Mary Baker Eddy was born Mary Morse Baker in Bow, New Hampshire,the youngest of six children of Abigail and Mark Baker. Although raised a Congregationalist, she came to reject teachings such as predestination and original sin. She suffered chronic illness and developed a strong interest in biblical accounts of early Christian healing. At the age of eight, Eddy began to hear voices calling her name; she would go to her mother only to learn that her mother had not called her. In her autobiography, Eddy relates one of these later experiences:
"One day, when my cousin, Mehitable Huntoon, was visiting us, and I sat in a little chair by her side, in the same room with grandmother,-the call again came, so loud that Mehitable heard it, though I had ceased to notice it.
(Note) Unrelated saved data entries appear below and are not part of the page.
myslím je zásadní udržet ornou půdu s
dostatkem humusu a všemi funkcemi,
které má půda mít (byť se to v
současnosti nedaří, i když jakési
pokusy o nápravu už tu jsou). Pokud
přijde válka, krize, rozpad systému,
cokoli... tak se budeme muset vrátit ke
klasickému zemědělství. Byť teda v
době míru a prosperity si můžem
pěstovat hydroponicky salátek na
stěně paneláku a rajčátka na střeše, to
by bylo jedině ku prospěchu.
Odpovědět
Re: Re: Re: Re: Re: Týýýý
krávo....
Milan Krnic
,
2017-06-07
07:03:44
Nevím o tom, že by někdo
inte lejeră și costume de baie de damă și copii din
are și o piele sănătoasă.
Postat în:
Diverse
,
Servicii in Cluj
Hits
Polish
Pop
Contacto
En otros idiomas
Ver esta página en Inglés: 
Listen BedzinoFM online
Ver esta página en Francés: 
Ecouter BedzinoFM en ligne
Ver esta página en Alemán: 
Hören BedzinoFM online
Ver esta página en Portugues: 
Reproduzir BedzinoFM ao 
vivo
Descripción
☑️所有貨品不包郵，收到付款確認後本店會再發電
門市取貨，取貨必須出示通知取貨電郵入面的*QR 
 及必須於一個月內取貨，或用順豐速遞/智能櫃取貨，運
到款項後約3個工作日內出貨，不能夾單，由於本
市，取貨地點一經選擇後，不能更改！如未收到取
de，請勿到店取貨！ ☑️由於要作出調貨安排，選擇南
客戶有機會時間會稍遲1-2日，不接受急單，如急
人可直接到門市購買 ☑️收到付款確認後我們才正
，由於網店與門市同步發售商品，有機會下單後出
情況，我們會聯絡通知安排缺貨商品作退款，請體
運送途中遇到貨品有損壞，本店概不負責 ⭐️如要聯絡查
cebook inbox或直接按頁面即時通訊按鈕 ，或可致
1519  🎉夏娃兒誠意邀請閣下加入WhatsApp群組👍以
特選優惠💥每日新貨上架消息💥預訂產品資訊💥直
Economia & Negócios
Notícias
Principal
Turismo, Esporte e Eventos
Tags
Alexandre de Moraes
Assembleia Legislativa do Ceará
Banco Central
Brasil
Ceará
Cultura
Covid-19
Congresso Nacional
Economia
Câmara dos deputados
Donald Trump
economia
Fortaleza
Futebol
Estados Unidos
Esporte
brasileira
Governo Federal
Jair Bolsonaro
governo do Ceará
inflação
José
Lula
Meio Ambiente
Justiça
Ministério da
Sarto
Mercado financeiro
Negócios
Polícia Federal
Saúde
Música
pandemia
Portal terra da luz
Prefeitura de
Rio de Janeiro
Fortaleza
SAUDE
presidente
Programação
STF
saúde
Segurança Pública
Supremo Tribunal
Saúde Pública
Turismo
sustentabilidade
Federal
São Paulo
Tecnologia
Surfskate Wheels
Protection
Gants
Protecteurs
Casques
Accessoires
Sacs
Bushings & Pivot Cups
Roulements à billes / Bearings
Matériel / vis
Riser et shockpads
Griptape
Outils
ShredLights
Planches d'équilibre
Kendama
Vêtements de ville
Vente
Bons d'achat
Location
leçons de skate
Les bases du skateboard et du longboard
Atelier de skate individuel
Greatly surprised, my cousin turned to me and said, 'Your mother is calling you!' Finally, after speaking with her mother, the child Mary responded to the voice with the phrase from Samuel 'Speak, Lord; for Thy servant heareth.' When the call came again I did answer, in the words of Samuel, but never again to the material senses was that mysterious call repeated."
Eddy frequently expressed confidence in God's love, which placed her at odds with her father's theological outlook, leading to a religious crisis when she was twelve and first eligible to join the Congregational church. Mark Baker held to a hard and bitter doctrine of predestination, believing that a horrible decree of endless punishment awaited sinners on a final judgment day. Amid their clash of views Mary developed a life-threatening fever, which at last prompted her father, in his love for her, to set aside his stern beliefs. She was healed of the fever after prayer, as she wrote: "My mother, as she bathed my burning temples, bade me lean on God's love, which would give me rest if I went to Him in prayer, as I was wont to do, seeking His guidance. I prayed; and a soft glow of ineffable joy came over me. The fever was gone and I rose and dressed myself in a normal condition of health. Mother saw this and was glad. The physician marveled; and the "horrible decree" of Predestination - as John Calvin rightly called his own tenet - forever lost its power over me."